Ferrari’s Charles Leclerc topped the timesheet in a second practice session for the Austrian Grand Prix in which both Red Bull’s Max Verstappen and Mercedes’ Valtteri Bottas crashed.
The timesheet at the end of the 90-minute session was mixed up on account of two red flags which served to interrupt the qualifying simulation runs.
The first was triggered when Verstappen lost the rear of his car at the apex of the final corner on his last medium tyre effort. He backed his Red Bull into the wall, severely damaging his suspension and halving his rear wing.
When the session resumed and the majority left the garages on the soft compound tyre, Bottas suffered a huge snap of oversteer at the long left-hander Turn 6. He caught the slide but was already bouncing across the gravel and hit the wall head on.
Both Verstappen and Bottas were unscathed in the incidents. Strong gusty winds were attributed as a factor in the incidents.
With drivers emerging for one last qualifying simulation attempt following Bottas’ incident, Ferrari’s Sebastian Vettel then suffered his own dramatic excursion after having posted the fastest sector one time.
Vettel lost control on the entry to Turn 10, sliding off track and stopping just meters short of the barrier on the outside.
Leclerc, who was just behind Vettel when he spun, was able to complete his lap and recorded a 1m05.086s to eclipse Bottas’ previous session best benchmark by 0.331s.
Despite sitting out the second half of the session, Bottas still ended up second on the timesheet, with Red Bull’s Pierre Gasly jumping up to third place with his soft tyre run.
Opening practice pacesetter Lewis Hamilton finished the afternoon in fourth place, with his early run on the hard compound tyre yielding his fastest lap.

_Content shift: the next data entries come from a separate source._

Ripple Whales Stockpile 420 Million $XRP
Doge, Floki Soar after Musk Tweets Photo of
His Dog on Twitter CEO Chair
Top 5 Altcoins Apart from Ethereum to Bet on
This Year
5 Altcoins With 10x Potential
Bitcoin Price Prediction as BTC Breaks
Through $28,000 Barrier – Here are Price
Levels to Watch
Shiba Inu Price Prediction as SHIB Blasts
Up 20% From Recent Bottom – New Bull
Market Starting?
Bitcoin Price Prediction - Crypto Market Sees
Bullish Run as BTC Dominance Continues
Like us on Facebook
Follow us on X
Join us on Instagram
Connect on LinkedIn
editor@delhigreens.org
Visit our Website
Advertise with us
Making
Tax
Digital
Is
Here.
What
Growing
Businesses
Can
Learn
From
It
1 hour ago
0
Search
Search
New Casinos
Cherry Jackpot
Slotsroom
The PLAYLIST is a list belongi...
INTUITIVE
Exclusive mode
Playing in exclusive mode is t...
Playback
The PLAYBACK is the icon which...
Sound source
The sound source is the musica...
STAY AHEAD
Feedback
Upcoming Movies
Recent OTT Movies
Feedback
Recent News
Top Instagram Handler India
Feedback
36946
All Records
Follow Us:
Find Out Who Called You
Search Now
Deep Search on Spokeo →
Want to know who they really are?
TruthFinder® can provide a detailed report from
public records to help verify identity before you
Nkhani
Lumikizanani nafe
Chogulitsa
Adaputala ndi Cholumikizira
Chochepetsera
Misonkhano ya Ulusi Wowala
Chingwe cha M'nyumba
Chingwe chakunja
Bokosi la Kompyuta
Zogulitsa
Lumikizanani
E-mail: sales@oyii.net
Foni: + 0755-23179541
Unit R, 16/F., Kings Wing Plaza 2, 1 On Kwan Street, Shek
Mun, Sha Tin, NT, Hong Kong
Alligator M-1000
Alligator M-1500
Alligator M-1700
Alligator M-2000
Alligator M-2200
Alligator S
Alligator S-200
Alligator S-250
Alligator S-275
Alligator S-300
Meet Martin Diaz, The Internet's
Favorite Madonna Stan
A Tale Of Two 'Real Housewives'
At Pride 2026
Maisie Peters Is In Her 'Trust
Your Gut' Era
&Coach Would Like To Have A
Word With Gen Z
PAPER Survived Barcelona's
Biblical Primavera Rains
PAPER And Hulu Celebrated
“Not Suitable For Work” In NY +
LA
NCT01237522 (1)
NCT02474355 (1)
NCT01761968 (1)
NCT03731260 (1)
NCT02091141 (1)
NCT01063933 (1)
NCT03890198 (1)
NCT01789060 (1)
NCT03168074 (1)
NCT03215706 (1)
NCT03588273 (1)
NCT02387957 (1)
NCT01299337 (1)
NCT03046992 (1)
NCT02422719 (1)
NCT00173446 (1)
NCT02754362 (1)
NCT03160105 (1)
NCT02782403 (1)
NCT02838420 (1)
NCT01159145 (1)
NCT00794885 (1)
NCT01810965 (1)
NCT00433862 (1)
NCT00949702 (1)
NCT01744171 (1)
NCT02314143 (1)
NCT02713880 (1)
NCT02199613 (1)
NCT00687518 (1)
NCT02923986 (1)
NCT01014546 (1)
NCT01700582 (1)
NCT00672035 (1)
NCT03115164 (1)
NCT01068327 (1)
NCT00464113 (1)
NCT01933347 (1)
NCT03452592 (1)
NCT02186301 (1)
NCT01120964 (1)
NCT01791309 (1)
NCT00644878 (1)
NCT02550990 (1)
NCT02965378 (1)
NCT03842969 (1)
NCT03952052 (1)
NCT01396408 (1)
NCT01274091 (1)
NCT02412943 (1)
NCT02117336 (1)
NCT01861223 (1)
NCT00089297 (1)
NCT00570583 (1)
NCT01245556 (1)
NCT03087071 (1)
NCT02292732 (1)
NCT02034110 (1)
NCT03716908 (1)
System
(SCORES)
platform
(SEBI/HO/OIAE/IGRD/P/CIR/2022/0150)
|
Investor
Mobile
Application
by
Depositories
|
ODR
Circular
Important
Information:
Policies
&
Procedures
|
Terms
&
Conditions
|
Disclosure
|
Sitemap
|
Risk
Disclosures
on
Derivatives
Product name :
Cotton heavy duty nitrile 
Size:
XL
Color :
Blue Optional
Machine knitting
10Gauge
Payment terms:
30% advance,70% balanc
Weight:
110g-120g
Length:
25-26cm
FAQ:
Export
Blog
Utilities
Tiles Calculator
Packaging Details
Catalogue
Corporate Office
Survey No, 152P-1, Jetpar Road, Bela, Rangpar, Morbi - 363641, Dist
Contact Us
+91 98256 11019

Hamilton was on course to eclipse Bottas’ time before the Finn slid off the circuit and into the wall.
McLaren’s Carlos Sainz Jr was the best of the rest once again, lapping just 0.459s slower than Leclerc’s pacesetting effort. A snap of oversteer during his race pace evaluation led to him bouncing across the gravel at Turn 6 late on.
Like Sainz, both Romain Grosjean and Kimi Raikkonen managed to record a qualifying simulation effort, ending the day in sixth and seventh for Haas and Alfa Romeo.
Having failed to record a representative soft tyre run, Vettel finished eighth ahead of Verstappen in ninth.
Matching his FP1 result, Lando Norris rounded out the top 10 albeit over 0.4s adrift of his team-mate Sainz. He missed his opening soft tyre run after outbraking himself at Turn 1.